Itu kejadian dua tahun silam. Jean Louise telah lama berhenti merisaukan kesembronoannya, dan Alexandra berhasil memukaunya dengan melakukan satu-satunya tindakan murah hati dalam kehidupannya: ketika Atticus menderita radang sendi, Alexandra menawarkan diri untuk tinggal bersamanya. Jean Louise sangat berterima kasih kepada bibinya. Seandainya Atticus mengetahui kesepakatan rahasia antara kakak dan putrinya, dia tentu tidak akan pernah memaafkan mereka. Dia tidak membutuhkan siapa pun, tapi keberadaan orang lain di rumah untuk mengawasinya, mengancingkan kemejanya ketika tangannya kambuh, dan mengurus rumah adalah gagasan cemerlang. Itu pekerjaan Calpurnia hingga enam bulan silam, tapi karena Calpurnia sudah sangat uzur, justru Atticus yang lebih banyak menyelesaikan urusan rumah tangga, dan kini Calpurnia telah kembali ke Quarters untuk menghabiskan masa pensiunnya.
2 Buku Doa Umum.
“Biar aku saja yang mengerjakannya, Bibi,” kata Jean Louise ketika Alexandra mengumpulkan cangkir-cangkir kopi. Dia bangkit dan meregangkan badan. “Keadaan seperti ini membuatku mengantuk.”

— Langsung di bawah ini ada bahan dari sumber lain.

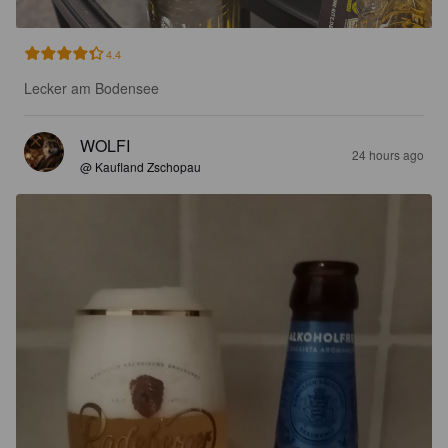
4.4
Lecker am Bodensee
WOLFI
24 hours ago
@ Kaufland Zschopau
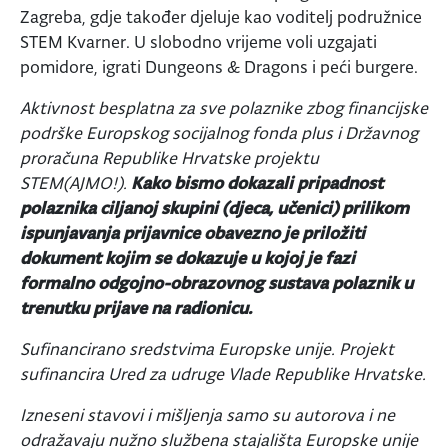
Zagreba, gdje također djeluje kao voditelj podružnice
STEM Kvarner. U slobodno vrijeme voli uzgajati
pomidore, igrati Dungeons & Dragons i peći burgere.
Aktivnost besplatna za sve polaznike zbog financijske
podrške Europskog socijalnog fonda plus i Državnog
proračuna Republike Hrvatske projektu
STEM(AJMO!).
Kako bismo dokazali pripadnost
polaznika ciljanoj skupini (djeca, učenici) prilikom
ispunjavanja prijavnice obavezno je priložiti
dokument kojim se dokazuje u kojoj je fazi
formalno odgojno-obrazovnog sustava polaznik u
trenutku prijave na radionicu.
Sufinancirano sredstvima Europske unije. Projekt
sufinancira Ured za udruge Vlade Republike Hrvatske.
Izneseni stavovi i mišljenja samo su autorova i ne
odražavaju nužno službena stajališta Europske unije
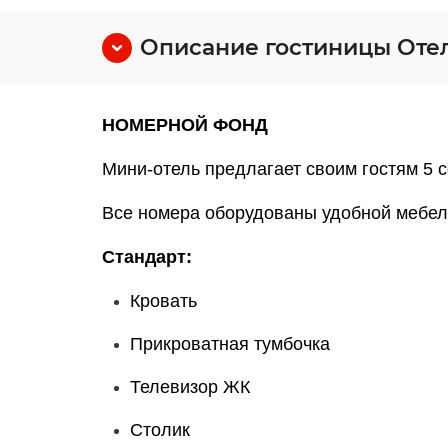
Описание гостиницы Отел
НОМЕРНОЙ ФОНД
Мини-отель предлагает своим гостям 5 
Все номера оборудованы удобной мебел
Стандарт:
Кровать
Прикроватная тумбочка
Телевизор ЖК
Столик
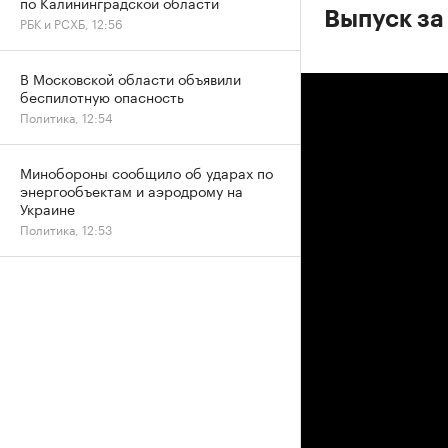
по Калининградской области
Выпуск за 
РБК и РСХБ, 12:56
В Московской области объявили
беспилотную опасность
Политика, 12:54
Минобороны сообщило об ударах по
энергообъектам и аэродрому на
Украине
Политика, 12:53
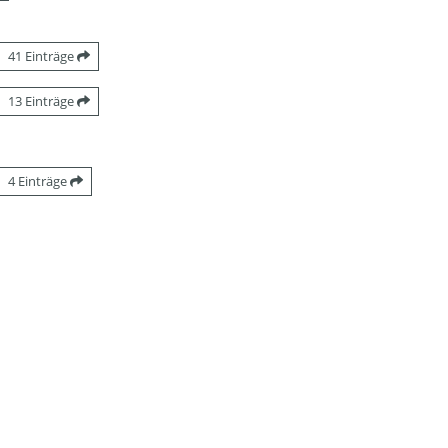
41 Einträge
13 Einträge
4 Einträge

“Cuma beberapa cangkir,” kata Alexandra. “Aku bisa menyelesaikannya dalam hitungan menit. Kau duduk saja di situ.”
Jean Louise kembali duduk dan mengedarkan pandangan ke ruang duduk. Set perabot tua ayahnya terlihat serasi di rumah baru itu. Dia melirik ke ruang makan dan melihat sejumlah teko air, piala, dan baki perak berat milik ibunya di atas bufet, tampak mengilap berlatar belakang dinding hijau muda.
Dia memang pria luar biasa, pikirnya. Ketika satu bab dalam kehidupannya hendak berakhir, Atticus merobohkan rumah lamanya dan membangun rumah baru di bagian lain kota. Aku mana mungkin bisa melakukannya. Tanah bekas rumah lamanya kini ditempati kios es krim. Jean Louise penasaran, siapa yang mengelolanya, ya?
Jean Louise memasuki dapur.
“Jadi, bagaimana New York?” tanya Alexandra. “Mau secangkir lagi sebelum ini kubuang?”
“Yessum, terima kasih.”
“Oh, omong-omong, aku menyelenggarakan acara minum kopi untukmu Senin pagi nanti.”
“Bibi!” Jean Louise mengerang. Acara minum kopi adalah tradisi unik Maycomb. Pesta ini digelar untuk gadis-gadis yang baru pulang. Mereka dipamerkan pada 10.30 pagi dengan tujuan agar perempuan-perempuan sebaya mereka, yang masih terdampar di Maycomb dapat mengamati mereka. Pertemanan masa kecil jarang terjalin kembali dalam kondisi seperti itu.